Task instructions » Express the lines of the items below as a JSON list of strings, one string per line, from the line containing "determined by: Ballantine, D. L." up to and including the final line of the items. Omit any blank lines.
begin Source material
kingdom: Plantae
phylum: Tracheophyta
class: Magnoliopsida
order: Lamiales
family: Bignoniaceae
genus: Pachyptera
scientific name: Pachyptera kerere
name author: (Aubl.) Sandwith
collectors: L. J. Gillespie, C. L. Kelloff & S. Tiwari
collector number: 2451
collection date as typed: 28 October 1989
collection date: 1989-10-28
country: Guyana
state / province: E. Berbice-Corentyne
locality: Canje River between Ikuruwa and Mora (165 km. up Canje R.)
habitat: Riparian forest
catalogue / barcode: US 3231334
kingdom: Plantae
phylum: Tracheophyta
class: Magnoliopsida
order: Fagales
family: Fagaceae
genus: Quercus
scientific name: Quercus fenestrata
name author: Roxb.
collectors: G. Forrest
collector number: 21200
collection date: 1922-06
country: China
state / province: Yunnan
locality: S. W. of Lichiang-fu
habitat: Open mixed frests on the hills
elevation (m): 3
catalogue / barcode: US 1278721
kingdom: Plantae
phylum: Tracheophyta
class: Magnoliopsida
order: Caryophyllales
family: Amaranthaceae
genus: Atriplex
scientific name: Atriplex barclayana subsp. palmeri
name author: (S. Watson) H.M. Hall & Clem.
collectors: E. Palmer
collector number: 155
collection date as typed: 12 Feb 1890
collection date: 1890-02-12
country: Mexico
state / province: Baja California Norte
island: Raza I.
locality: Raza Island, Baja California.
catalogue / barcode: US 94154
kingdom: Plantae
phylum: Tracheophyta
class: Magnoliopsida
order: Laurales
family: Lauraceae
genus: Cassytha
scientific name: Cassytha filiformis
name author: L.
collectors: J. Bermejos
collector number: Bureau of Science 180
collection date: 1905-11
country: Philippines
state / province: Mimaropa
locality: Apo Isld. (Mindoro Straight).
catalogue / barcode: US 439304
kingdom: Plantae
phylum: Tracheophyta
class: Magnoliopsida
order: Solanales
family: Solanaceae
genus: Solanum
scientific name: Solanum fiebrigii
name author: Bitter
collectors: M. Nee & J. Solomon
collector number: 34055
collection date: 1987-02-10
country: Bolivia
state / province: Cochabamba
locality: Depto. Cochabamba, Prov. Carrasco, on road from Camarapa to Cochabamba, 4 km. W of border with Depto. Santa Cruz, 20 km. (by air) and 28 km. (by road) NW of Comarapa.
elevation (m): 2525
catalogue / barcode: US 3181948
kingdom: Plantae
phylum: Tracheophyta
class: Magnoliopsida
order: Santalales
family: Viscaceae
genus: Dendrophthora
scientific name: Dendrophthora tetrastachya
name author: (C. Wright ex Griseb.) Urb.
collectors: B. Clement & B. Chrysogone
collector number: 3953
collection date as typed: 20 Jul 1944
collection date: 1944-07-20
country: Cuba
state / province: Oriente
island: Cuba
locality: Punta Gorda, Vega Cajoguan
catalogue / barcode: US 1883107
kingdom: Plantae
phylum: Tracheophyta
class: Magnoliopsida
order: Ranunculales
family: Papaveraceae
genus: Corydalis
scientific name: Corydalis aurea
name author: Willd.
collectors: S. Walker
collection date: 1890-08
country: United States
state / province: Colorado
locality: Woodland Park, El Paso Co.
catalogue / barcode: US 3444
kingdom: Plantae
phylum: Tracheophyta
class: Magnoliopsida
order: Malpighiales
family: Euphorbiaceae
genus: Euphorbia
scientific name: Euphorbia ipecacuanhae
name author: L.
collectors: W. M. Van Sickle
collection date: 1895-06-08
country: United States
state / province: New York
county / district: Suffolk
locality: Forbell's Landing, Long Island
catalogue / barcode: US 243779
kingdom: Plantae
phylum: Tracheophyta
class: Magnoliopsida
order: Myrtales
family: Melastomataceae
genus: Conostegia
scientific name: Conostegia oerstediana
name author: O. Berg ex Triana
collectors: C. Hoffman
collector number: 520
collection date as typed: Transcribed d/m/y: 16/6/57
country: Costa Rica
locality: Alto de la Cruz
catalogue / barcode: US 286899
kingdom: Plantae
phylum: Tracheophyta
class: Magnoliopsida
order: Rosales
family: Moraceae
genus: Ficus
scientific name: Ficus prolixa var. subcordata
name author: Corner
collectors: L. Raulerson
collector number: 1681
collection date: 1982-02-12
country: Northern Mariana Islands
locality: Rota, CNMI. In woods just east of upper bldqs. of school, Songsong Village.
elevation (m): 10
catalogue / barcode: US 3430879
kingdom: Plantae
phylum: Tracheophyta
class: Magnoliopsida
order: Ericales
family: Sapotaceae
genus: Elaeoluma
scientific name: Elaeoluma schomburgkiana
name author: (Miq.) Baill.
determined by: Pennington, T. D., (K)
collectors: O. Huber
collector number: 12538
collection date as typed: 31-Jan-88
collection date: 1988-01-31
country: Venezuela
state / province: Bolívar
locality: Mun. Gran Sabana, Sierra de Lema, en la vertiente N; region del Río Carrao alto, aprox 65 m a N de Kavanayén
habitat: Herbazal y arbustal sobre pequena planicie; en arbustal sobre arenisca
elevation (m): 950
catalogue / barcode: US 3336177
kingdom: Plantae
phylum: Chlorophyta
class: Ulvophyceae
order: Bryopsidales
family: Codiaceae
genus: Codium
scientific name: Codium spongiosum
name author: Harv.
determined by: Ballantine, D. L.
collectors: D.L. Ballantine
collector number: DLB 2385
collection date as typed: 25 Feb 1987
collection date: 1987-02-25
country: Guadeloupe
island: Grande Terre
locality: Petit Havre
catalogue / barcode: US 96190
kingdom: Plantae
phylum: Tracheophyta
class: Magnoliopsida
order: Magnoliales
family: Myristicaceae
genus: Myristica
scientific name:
end Source material
Reply to the exercise »
[
  "determined by: Ballantine, D. L.",
  "collectors: D.L. Ballantine",
  "collector number: DLB 2385",
  "collection date as typed: 25 Feb 1987",
  "collection date: 1987-02-25",
  "country: Guadeloupe",
  "island: Grande Terre",
  "locality: Petit Havre",
  "catalogue / barcode: US 96190",
  "kingdom: Plantae",
  "phylum: Tracheophyta",
  "class: Magnoliopsida",
  "order: Magnoliales",
  "family: Myristicaceae",
  "genus: Myristica",
  "scientific name:"
]